Jesús replicó: «No se lo prohibáis, porque nadie que haga un milagro en mi nombre puede luego hablar mal de mí. Pues el que no está contra nosotros está a favor nuestro. Os aseguro que el que os dé a beber un vaso de agua porque sois del Mesías no quedará sin recompensa. Al que sea ocasión de pecado para uno de estos pequeños que creen en mí, más le valdría que le colgaran del cuello una piedra de molino y lo echaran al mar. Y si tu mano es ocasión de pecado para ti, córtatela. Más te vale entrar manco en la vida, que ir con las dos manos al fuego eterno que no se extingue. Y si tu pie es ocasión de pecado para ti, córtatelo. Más te vale entrar cojo en la vida, que ser arrojado con los dos pies al fuego eterno. Y si tu ojo es ocasión de pecado para ti, sácatelo. Más te vale entrar tuerto en el reino de Dios que ser arrojado con los dos ojos al fuego eterno, donde el gusano que roe no muere y el fuego no se extingue.»
Palabra del Señor.

sábado, 22 de septiembre de 2018

Domingo XXV del tiempo ordinario – Ciclo B (Marcos 9, 30-37) – 23 de septiembre de 2018

Lectura del santo evangelio según san Marcos (9,30-37):

En aquel tiempo, Jesús y sus discípulos se marcharon de la montaña y atravesaron Galilea; no quería que nadie se entera se, porque iba instruyendo a sus discípulos. Les decía: «El Hijo del hombre va a ser entregado en manos de los hombres, y lo matarán; y, después de muerto, a los tres días resucitará..» Pero no entendían aquello, y les daba miedo preguntarle.
Llegaron a Cafarnaún, y, una vez en casa, les preguntó: «¿De qué discutíais por el camino?»
Ellos no contestaron, pues por el camino habían discutido quién era el más importante.

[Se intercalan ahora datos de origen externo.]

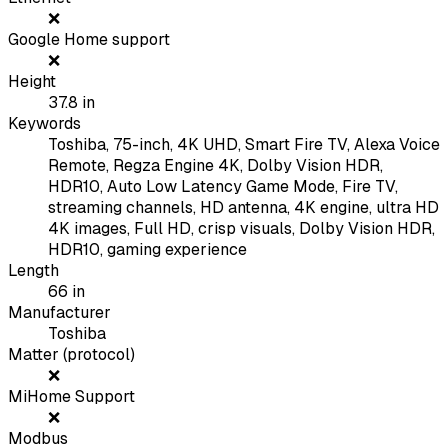
❌
Google Home support
❌
Height
37.8
in
Keywords
Toshiba, 75-inch, 4K UHD, Smart Fire TV, Alexa Voice
Remote, Regza Engine 4K, Dolby Vision HDR,
HDR10, Auto Low Latency Game Mode, Fire TV,
streaming channels, HD antenna, 4K engine, ultra HD
4K images, Full HD, crisp visuals, Dolby Vision HDR,
HDR10, gaming experience
Length
66
in
Manufacturer
Toshiba
Matter (protocol)
❌
MiHome Support
❌
Modbus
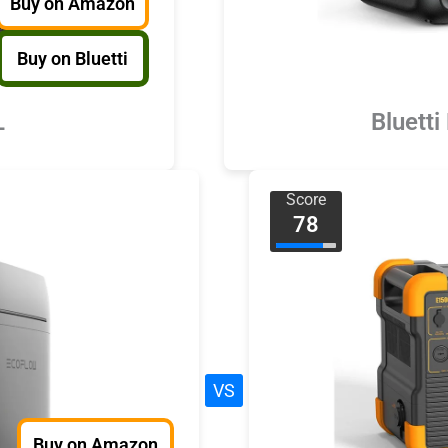
Buy on Amazon
Buy on Bluetti
L
Bluetti
Score
78
VS
Buy on Amazon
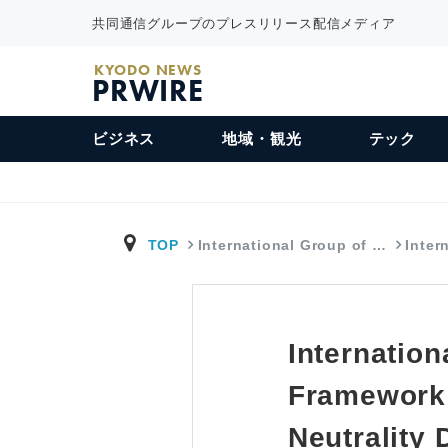
共同通信グループのプレスリリース配信メディア
KYODO NEWS
PRWIRE
ビジネス
地域・観光
テック
TOP
International Group of …
Inter
Internatio
Framework 
Neutrality 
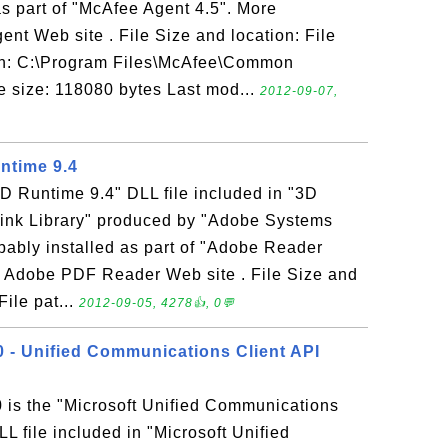
as part of "McAfee Agent 4.5". More
ent Web site . File Size and location: File
th: C:\Program Files\McAfee\Common
 size: 118080 bytes Last mod...
2012-09-07,
untime 9.4
"3D Runtime 9.4" DLL file included in "3D
ink Library" produced by "Adobe Systems
robably installed as part of "Adobe Reader
to Adobe PDF Reader Web site . File Size and
File pat...
2012-09-05, 4278👍, 0💬
 - Unified Communications Client API
is the "Microsoft Unified Communications
 file included in "Microsoft Unified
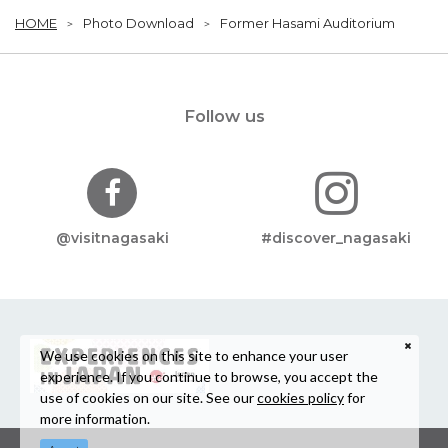
HOME
Photo Download
Former Hasami Auditorium
Follow us
@visitnagasaki
#discover_nagasaki
We use cookies on this site to enhance your user
experience. If you continue to browse, you accept the
use of cookies on our site. See our
cookies policy
for
more information.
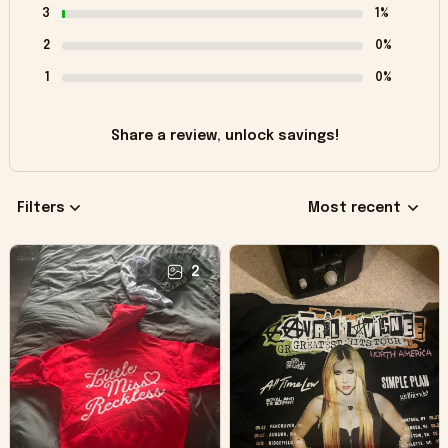
3
1%
2
0%
1
0%
Share a review, unlock savings!
Filters
Most recent
2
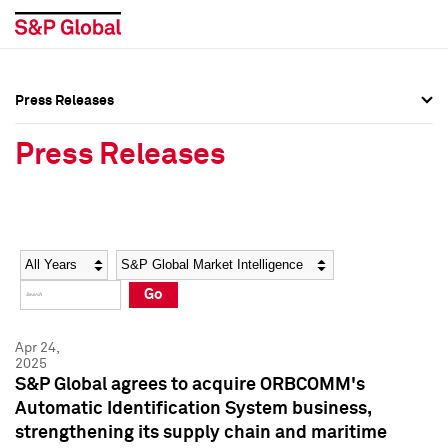
Press Releases
Press Overview
Press Overview
Press Releases
Press Releases
Press Releases
Media Contacts
Media Contacts
Year
Category
Keywords
Social Media Directory
Social Media Directory
Go
Press Kit
Press Kit
Apr 24,
2025
S&P Global agrees to acquire ORBCOMM's
Automatic Identification System business,
strengthening its supply chain and maritime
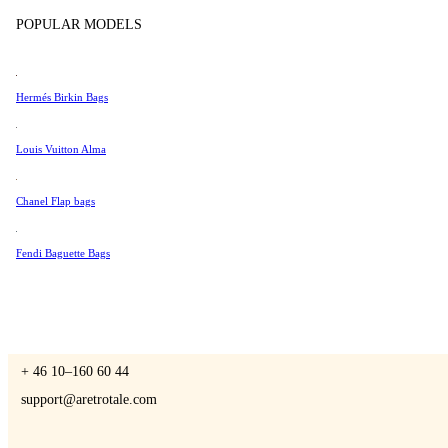
Tissot
POPULAR MODELS
Universal Genève
Valentino
Hermés Birkin Bags
A Retro Tale
Van Cleef & Arpels
Vivienne Westwood
Louis Vuitton Alma
See All →
Chanel Flap bags
CONTACT US
Fendi Baguette Bags
You are always welcome to contact us if you have any questions:
Monday – Friday 9 - 17 CET
+ 46 10–160 60 44
support@aretrotale.com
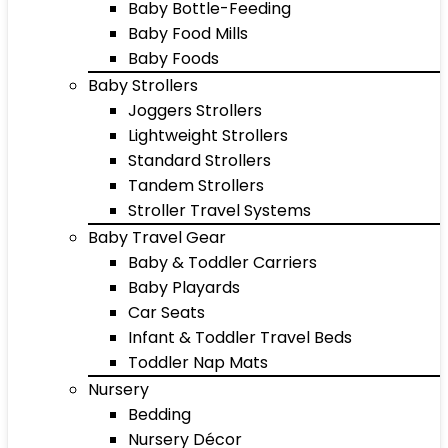
Baby Bottle-Feeding
Baby Food Mills
Baby Foods
Baby Strollers
Joggers Strollers
Lightweight Strollers
Standard Strollers
Tandem Strollers
Stroller Travel Systems
Baby Travel Gear
Baby & Toddler Carriers
Baby Playards
Car Seats
Infant & Toddler Travel Beds
Toddler Nap Mats
Nursery
Bedding
Nursery Décor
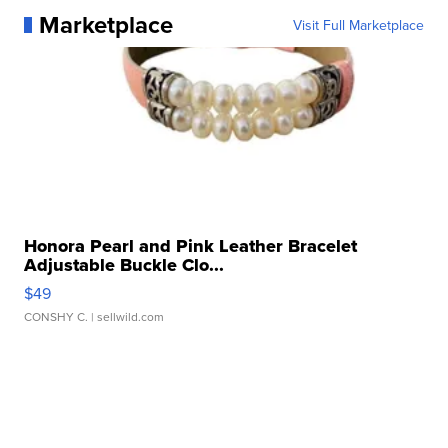
Marketplace
Visit Full Marketplace
Honora Pearl and Pink Leather Bracelet
Adjustable Buckle Clo...
$49
CONSHY C.
| sellwild.com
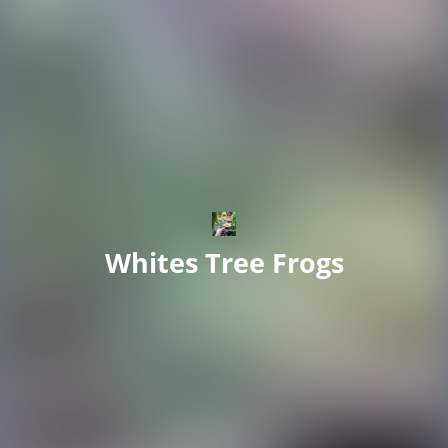
Whites Tree Frogs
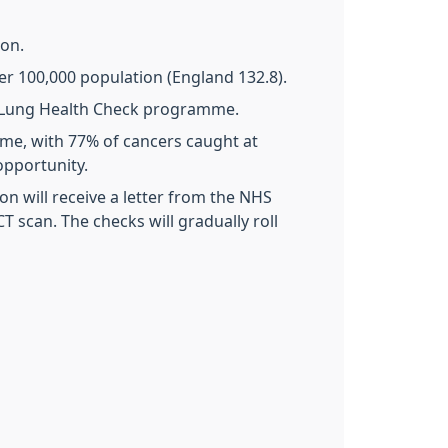
ion.
er 100,000 population (England 132.8).
ed Lung Health Check programme.
me, with 77% of cancers caught at
 opportunity.
n will receive a letter from the NHS
CT scan. The checks will gradually roll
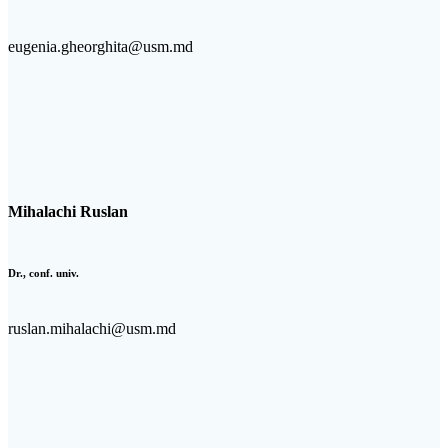
eugenia.gheorghita@usm.md
Mihalachi Ruslan
Dr., conf. univ.
ruslan.mihalachi@usm.md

Jesús se sentó, llamó a los Doce y les dijo: «Quien quiera ser el primero, que sea el último de todos y el servidor de todos.»
Y, acercando a un niño, lo puso en medio de ellos, lo abrazó y les dijo: «El que acoge a un niño como éste en mi nombre me acoge a mí; y el que me acoge a mí no me acoge a mí, sino al que me ha enviado.»
Palabra del Señor

Reflexiones:  

domingo, 16 de septiembre de 2018

Evangelio del Domingo XXIV del Tiempo Ordinario


Lectura del santo evangelio según san Marcos (8,27-35):

En aquel tiempo, Jesús y sus discípulos se dirigieron a las aldeas de Cesarea de Felipe; por el camino, preguntó a sus díscípulos: «¿Quién dice la gente que soy yo?»
Ellos le contestaron: «Unos, Juan Bautista; otros, Elías; y otros, uno de los profetas.»
Él les preguntó: «Y vosotros, ¿quién decís que soy?»
Pedro le contestó: «Tú eres el Mesías.»
Él les prohibió terminantemente decirselo a nadie. Y empezó a instruirlos: «El Hijo del hombre tiene que padecer mucho, tiene que ser condenado por los ancianos, sumos sacerdotes y escribas, ser ejecutado y resucitar a los tres días.» Se lo explicaba con toda claridad. 
Entonces Pedro se lo llevó aparte y se puso a increparlo. Jesús se volvió y, de cara a los discípulos, increpó a Pedro: «¡Quítate de mi vista, Satanás! ¡Tú piensas como los hombres, no como Dios!»
Después llamó a la gente y a sus discípulos, y les dijo: «El que quiera venirse conmigo, que se niegue a sí mismo, que cargue con su cruz y me siga. Mirad, el que quiera salvar su vida la perderá; pero el que pierda su vida por mí y por el Evangelio la salvará.»